The ACT Human Rights Film Festival Programming Committee has been busy reviewing films for next year’s lineup. Over the course of several months, the committee, comprised of film buffs and scholars, CSU faculty and students, watches and reviews films to curate the festival. Check out three films that we have reviewed and that tell raw stories of the human condition – Complicit, Mama Colonel, and Nowhere to Hide. You may be able to catch these films at the festival in April.
Complicit | 2017 | China | USA | 89 mins
Complicit follows the journey of Chinese factory migrant worker-turned-activist Yi Yeting, who takes his fight against the global electronic industry from his hospital bed to the international stage. While battling his own work-induced leukemia, Yi Yeting teaches himself labour law in order to prepare a legal challenge against his former employers. But the struggle to defend the lives of millions of Chinese people from becoming terminally ill due to working conditions necessitates confrontation with some of the world’s largest brands including Apple and Samsung.
Mama Colonel | 2017 | Congo | France | 72 mins
Colonel Honorine Manyole, commonly known as “Mama Colonel,” works for the Congolese police force and heads the unit for the protection of minors and the fight against sexual violence. Having worked for 15 years in Bukavu, in the east of the Democratic Republic of the Congo, she learns she is transferred to Kisangani. There, she finds herself faced with new challenges. Through the portrait of this extraordinarily brave and tenacious woman, who fights for justice, this film addresses the issue of violence towards women and children in the DRC and the difficulty of overcoming the past war.

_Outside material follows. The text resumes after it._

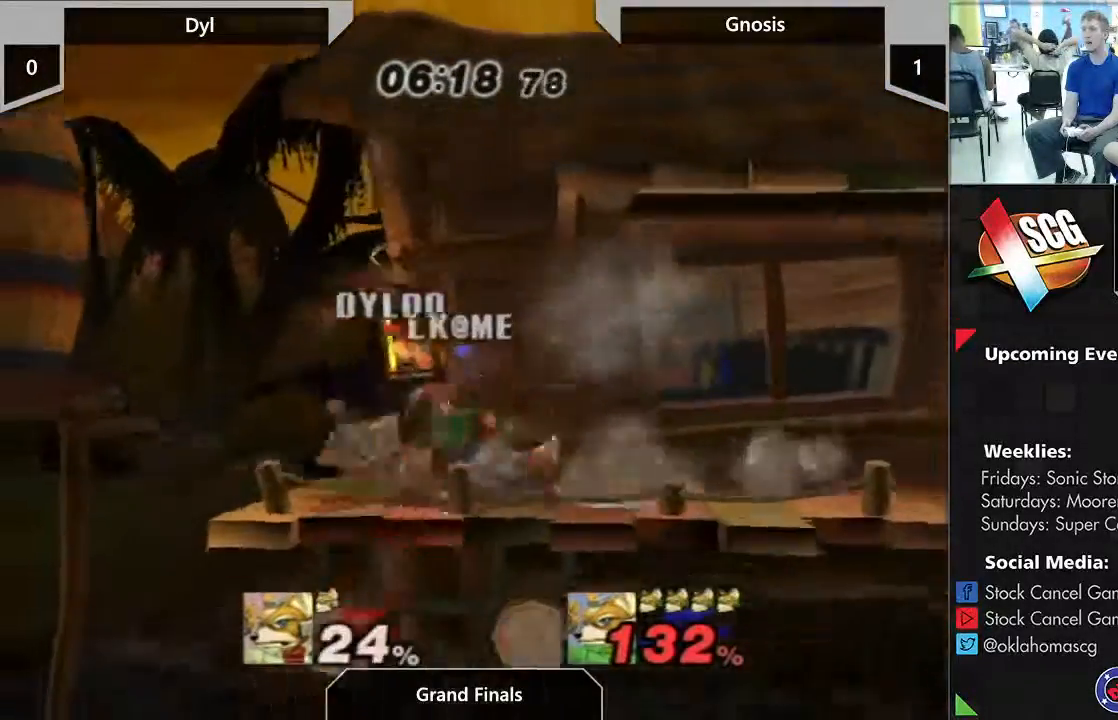
{"buttons": ["Y"], "left_stick": "center", "right_stick": "center", "events": [[383, "Y", "down"]]}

Nowhere to Hide | 2017 | Norway | Iraq | Sweden | 86 mins
Nowhere to Hide is an immersive and uncompromising first-hand reflection of the resilience and fortitude of a nurse working and raising his children in Jalawla, Iraq. Immediately after US troops left Iraq in 2011, director Zaradasht Ahmed gave Nori Sharif a camera and taught him how to use it, asking him to capture the reality of life in his community and the hospital where he worked. For the next five years Nori filmed life around him, but the population— including the majority of the hospital staff—flees when the Iraqi army pulls out in 2013 because of militant activity. Sharif is one of the few who remain.